Una organización debe estar en capacidad de presentar ante una inspección:
- Política aprobada y socializada
- Evidencia de participación de los trabajadores
- Protocolo con rutas, responsables y tiempos
- Canales confidenciales de recepción de quejas
- Registros de formación anual
- Reglamento y documentos contractuales actualizados
- Evidencias de articulación con el SG-SST
- Indicadores y resultados del seguimiento
- Registros protegidos de los casos gestionados
- Medidas contra represalias implementadas
- Acciones de mejora adoptadas
Fecha de vigencia
El Decreto 1040 de 2026 comenzó a regir desde su publicación el 6 de agosto de 2026. Las empresas deben iniciar inmediatamente la adaptación de sus instrumentos internos.
Conclusión
Este decreto convierte la prevención del acoso, la violencia y la discriminación laboral en un sistema que debe ser documentado, implementado, comunicado y evaluado.

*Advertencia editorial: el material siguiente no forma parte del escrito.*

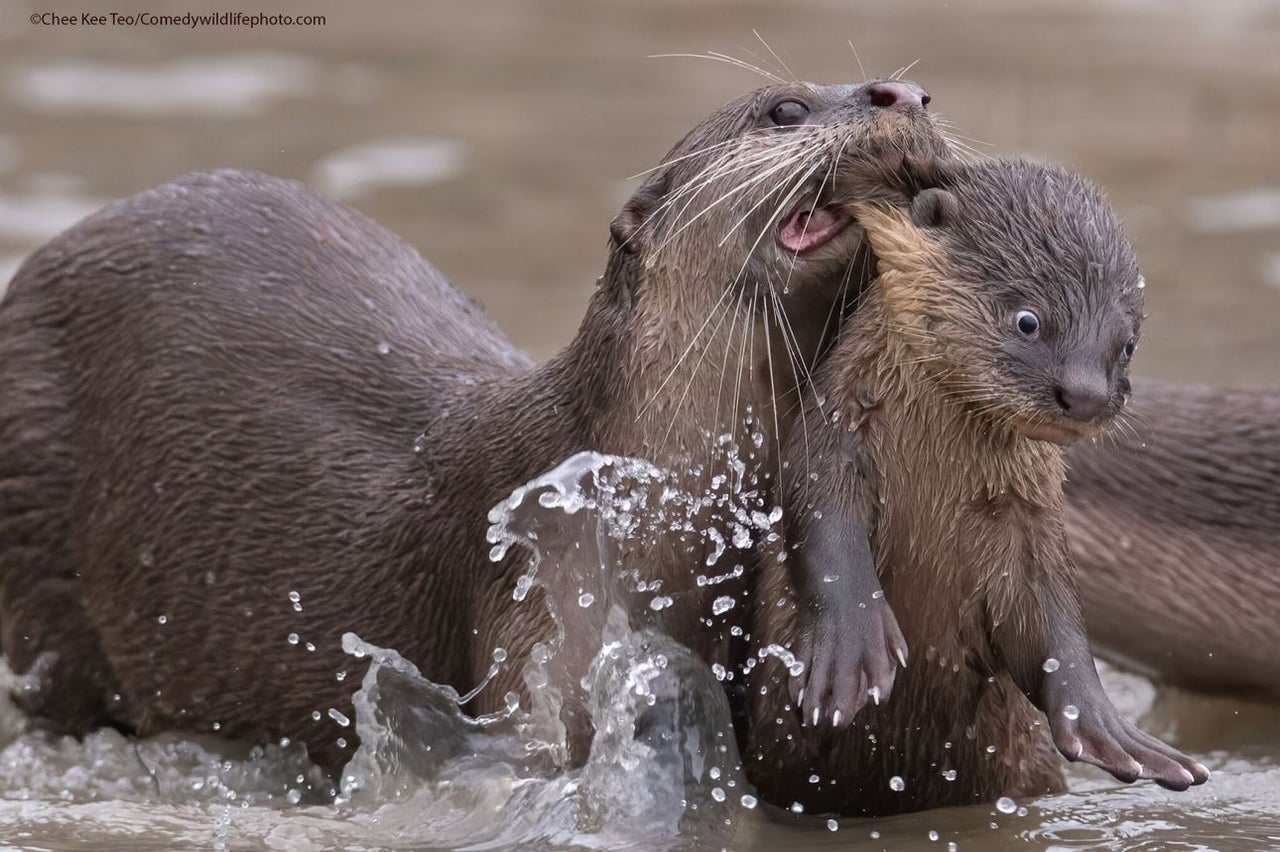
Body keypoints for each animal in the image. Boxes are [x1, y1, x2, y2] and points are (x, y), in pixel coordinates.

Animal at [747, 156, 1203, 813]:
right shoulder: (832, 438)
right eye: (1029, 320)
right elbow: (823, 527)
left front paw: (1107, 727)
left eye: (1126, 344)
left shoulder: (1028, 517)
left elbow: (1053, 618)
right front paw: (850, 652)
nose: (1087, 395)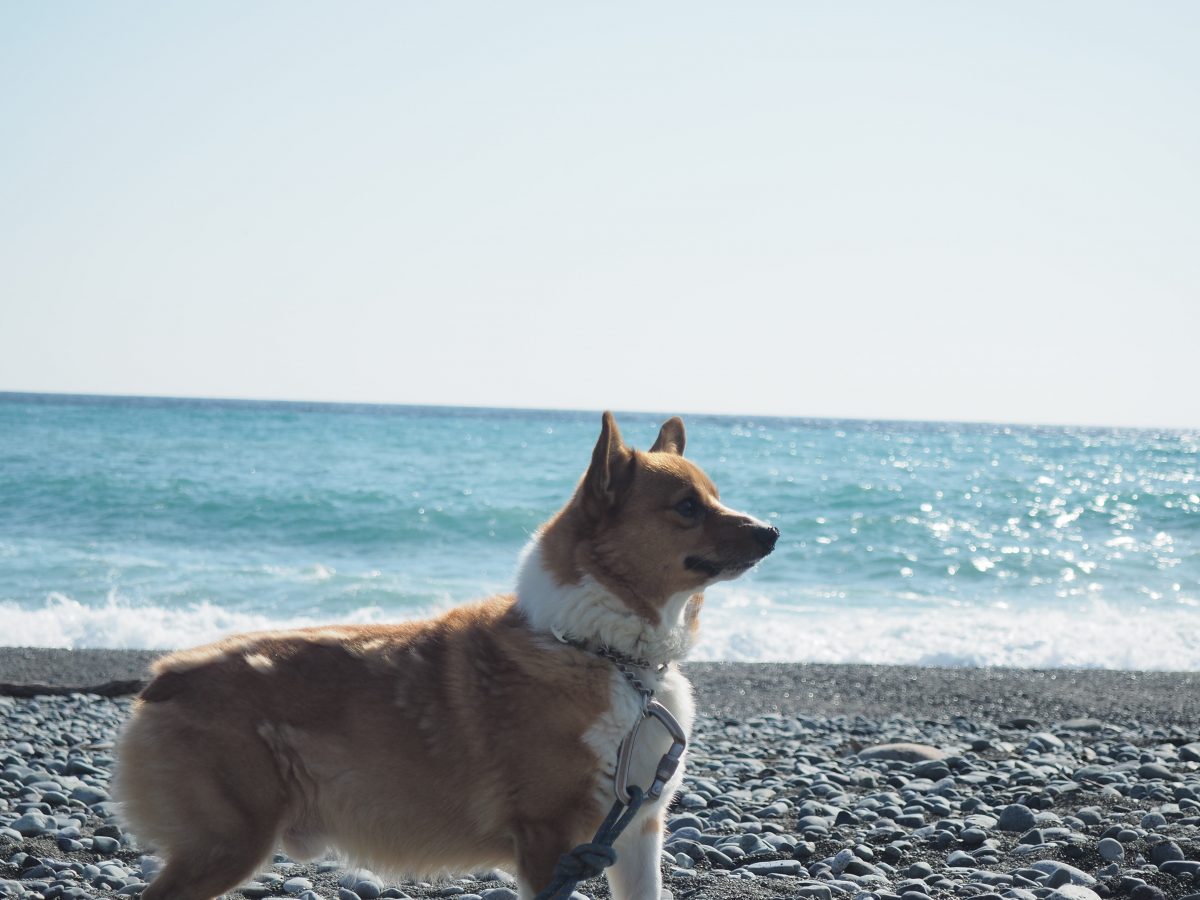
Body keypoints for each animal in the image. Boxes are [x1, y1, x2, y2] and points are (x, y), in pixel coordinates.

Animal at [112, 415, 777, 900]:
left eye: (715, 496)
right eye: (686, 506)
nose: (772, 531)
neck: (604, 651)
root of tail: (166, 676)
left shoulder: (636, 833)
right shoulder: (548, 839)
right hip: (228, 843)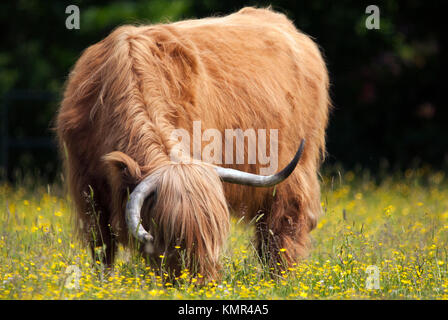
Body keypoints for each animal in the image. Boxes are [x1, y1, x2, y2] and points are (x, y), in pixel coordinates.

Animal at [55, 6, 328, 278]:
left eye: (214, 236)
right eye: (173, 239)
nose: (203, 281)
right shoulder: (87, 190)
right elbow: (102, 246)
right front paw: (104, 281)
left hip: (295, 170)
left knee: (283, 224)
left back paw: (280, 276)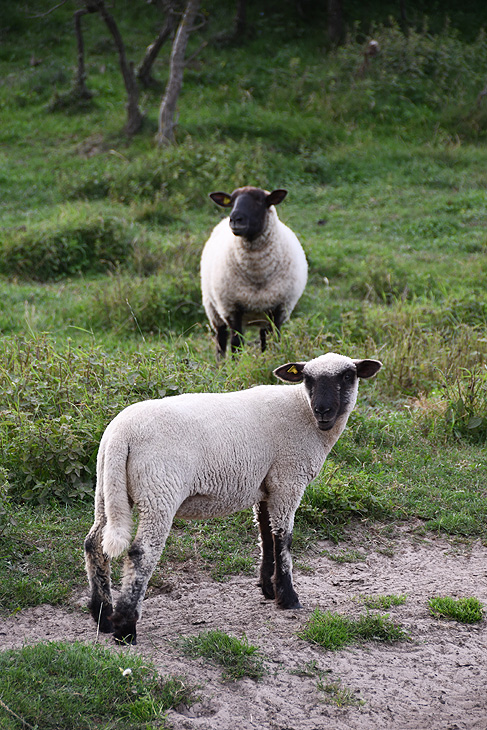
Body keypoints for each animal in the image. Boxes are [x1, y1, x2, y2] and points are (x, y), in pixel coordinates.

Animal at [84, 352, 384, 644]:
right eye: (308, 378)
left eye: (347, 376)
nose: (323, 411)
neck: (302, 411)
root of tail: (122, 434)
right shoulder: (288, 480)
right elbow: (283, 538)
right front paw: (288, 597)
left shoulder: (265, 485)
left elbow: (266, 535)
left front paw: (268, 587)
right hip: (159, 490)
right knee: (142, 552)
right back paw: (126, 629)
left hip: (108, 488)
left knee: (94, 544)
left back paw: (103, 617)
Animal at [199, 185, 306, 356]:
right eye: (232, 201)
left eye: (260, 201)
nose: (235, 219)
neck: (258, 273)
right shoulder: (231, 308)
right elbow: (236, 343)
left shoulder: (280, 308)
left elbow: (275, 340)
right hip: (212, 307)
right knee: (221, 339)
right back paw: (220, 363)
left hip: (263, 314)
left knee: (264, 338)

Ya no basta con tener un Comité de Convivencia; las organizaciones deben desarrollar políticas, protocolos, canales, medidas de protección y mecanismos de seguimiento efectivos.
La falta de cumplimiento no solo genera sanciones laborales, sino que expone a las empresas a demandas por responsabilidad civil y daño reputacional. El momento de actuar es ahora.